US library hosts exhibit on Brazilian Independence
Historical facts related to the Brazilian Independence process will be on display at the Oliveira Lima Library of the Catholic University of America, in Washington DC. The exhibit runs through September 10.
Locals and Brazilians living in the US can visit the event to check out books, pamphlets, engravings, paintings, sculptures and other items related to Brazilian Independence, even including personal items of the imperial family. "The purpose of the exhibit is to celebrate the date of Brazilian Independence at the university, taking advantage of the occasion to inform the academic community and the Washington region about the history of Brazil while at the same time highlighting the Oliveira Lima Library as a unique collection in the United States", explains Nathalia Henrich, interim director of the Library.
Some of the pieces that stand out include the bronze bust of Dom Pedro I, who posed for sculptor Marc Ferrez in 1826; a plate used for the service of Emperor Dom Pedro II; a pamphlet printed in 1824 with Dom Pedro I's proclamation to the subjects of the Empire of Brazil; and a copy of the work "Journal of a Voyage to Brazil, and Residence There, during Part of the Years 1821, 1822, 1823", published in 1824 by British writer and artist Maria Graham and which belonged to the author herself.

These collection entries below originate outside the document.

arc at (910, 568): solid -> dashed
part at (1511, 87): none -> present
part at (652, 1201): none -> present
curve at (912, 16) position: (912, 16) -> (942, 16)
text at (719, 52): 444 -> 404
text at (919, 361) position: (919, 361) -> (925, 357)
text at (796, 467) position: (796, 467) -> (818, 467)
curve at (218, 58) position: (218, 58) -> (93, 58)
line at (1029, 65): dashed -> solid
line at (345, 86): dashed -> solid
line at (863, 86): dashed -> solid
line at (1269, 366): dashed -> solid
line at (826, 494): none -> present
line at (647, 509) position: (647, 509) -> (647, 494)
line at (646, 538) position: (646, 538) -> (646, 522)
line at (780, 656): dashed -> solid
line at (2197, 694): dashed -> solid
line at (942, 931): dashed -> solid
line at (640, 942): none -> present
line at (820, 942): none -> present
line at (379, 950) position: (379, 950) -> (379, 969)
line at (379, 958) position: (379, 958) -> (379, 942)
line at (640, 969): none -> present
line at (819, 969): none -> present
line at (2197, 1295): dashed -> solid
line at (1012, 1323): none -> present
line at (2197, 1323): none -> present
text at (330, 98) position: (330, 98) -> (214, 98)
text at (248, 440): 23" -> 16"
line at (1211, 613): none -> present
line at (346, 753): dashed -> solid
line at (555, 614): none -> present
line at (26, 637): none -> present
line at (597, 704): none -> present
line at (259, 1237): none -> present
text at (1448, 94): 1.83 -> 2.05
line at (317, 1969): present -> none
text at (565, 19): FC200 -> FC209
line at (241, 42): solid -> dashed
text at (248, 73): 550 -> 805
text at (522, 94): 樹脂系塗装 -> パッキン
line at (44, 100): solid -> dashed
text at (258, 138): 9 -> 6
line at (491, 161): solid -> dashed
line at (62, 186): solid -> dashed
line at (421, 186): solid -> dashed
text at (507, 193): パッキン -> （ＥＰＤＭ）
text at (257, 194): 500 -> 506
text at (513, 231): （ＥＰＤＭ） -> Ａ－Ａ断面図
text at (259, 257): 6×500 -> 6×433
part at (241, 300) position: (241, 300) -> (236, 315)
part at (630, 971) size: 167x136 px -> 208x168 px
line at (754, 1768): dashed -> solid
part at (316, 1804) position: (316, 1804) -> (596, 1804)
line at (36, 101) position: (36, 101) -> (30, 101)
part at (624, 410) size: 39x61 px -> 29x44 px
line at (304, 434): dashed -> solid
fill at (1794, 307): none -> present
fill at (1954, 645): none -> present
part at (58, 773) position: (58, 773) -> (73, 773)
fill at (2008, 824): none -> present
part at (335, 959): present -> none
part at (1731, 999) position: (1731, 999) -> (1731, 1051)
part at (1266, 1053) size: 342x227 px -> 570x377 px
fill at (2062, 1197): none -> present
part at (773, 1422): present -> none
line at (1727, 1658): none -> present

The Oliveira Lima Library is dedicated to the history and culture of Portugal and Brazil. It features books, manuscripts, pamphlets, maps, photographs and works of art. The original collection of 40 thousand volumes was part of the personal library of Oliveira Lima (1867-1928). It currently has 60,000 printed works plus more than 700 manuscripts. The collection includes Portuguese chronicles of the time of the exploration; the history of religious orders in the Portuguese world, especially works by and about Jesuits; the social, cultural, and diplomatic history of nineteenth-century Portugal and Brazil; and the complete works of a wide range of Portuguese and Brazilian writers.